--- DATASET EXCERPTS ---

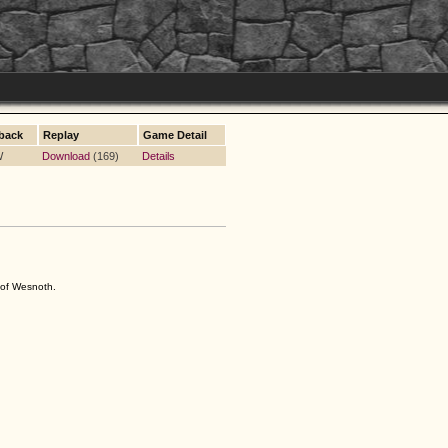
back
Replay
Game Detail
W
Download
(169)
Details
s of Wesnoth.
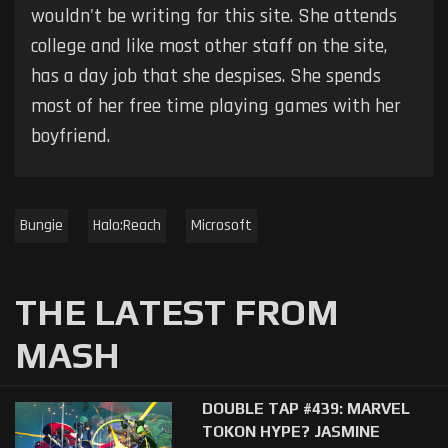
wouldn't be writing for this site. She attends
college and like most other staff on the site,
has a day job that she despises. She spends
most of her free time playing games with her
boyfriend.
Bungie
Halo:Reach
Microsoft
THE LATEST FROM
MASH
DOUBLE TAP #439: MARVEL
TOKON HYPE? JASMINE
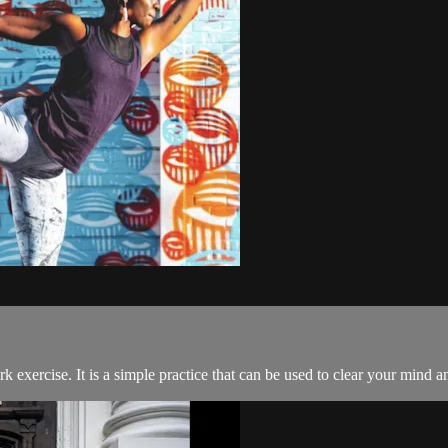
exercise. It is a simple practice that can be used to clear your mind an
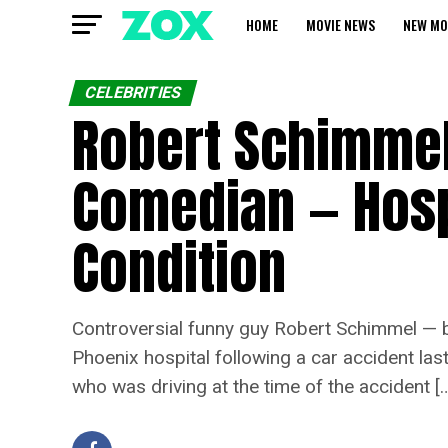
HOME
MOVIE NEWS
NEW MO
CELEBRITIES
Robert Schimmel
Comedian — Hospi
Condition
Controversial funny guy Robert Schimmel — b
Phoenix hospital following a car accident la
who was driving at the time of the accident [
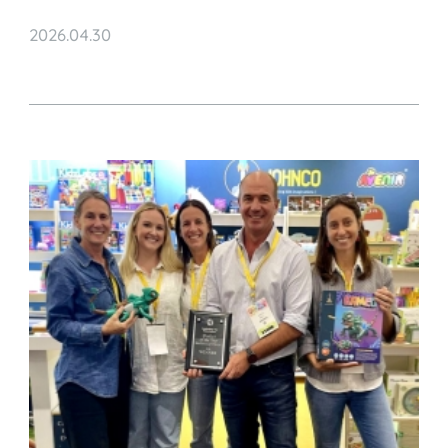
Highlights from China to Europe
2026.04.30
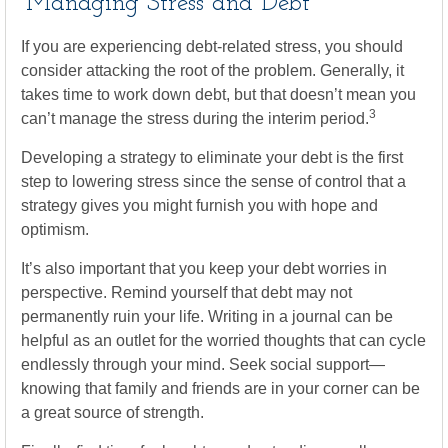
Managing Stress and Debt
If you are experiencing debt-related stress, you should
consider attacking the root of the problem. Generally, it
takes time to work down debt, but that doesn’t mean you
3
can’t manage the stress during the interim period.
Developing a strategy to eliminate your debt is the first
step to lowering stress since the sense of control that a
strategy gives you might furnish you with hope and
optimism.
It’s also important that you keep your debt worries in
perspective. Remind yourself that debt may not
permanently ruin your life. Writing in a journal can be
helpful as an outlet for the worried thoughts that can cycle
endlessly through your mind. Seek social support—
knowing that family and friends are in your corner can be
a great source of strength.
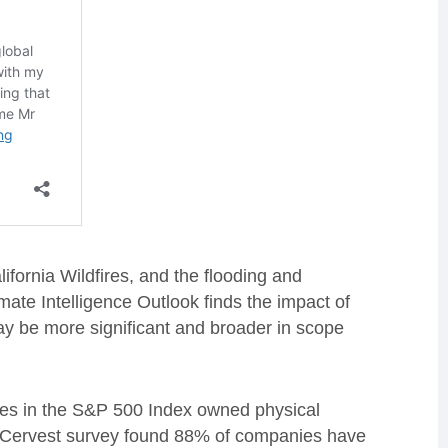
ifornia Wildfires, and the flooding and
ate Intelligence Outlook finds the impact of
ay be more significant and broader in scope
ies in the S&P 500 Index owned physical
the Cervest survey found 88% of companies have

---

Find "If you are experiencing" in the entries above and copy that whole line exactly, then each line after it through the line that contains "Developing a strategy".

▶ [ANSWER BOX]:
If you are experiencing debt-related stress, you should
consider attacking the root of the problem. Generally, it
takes time to work down debt, but that doesn’t mean you
3
can’t manage the stress during the interim period.
Developing a strategy to eliminate your debt is the first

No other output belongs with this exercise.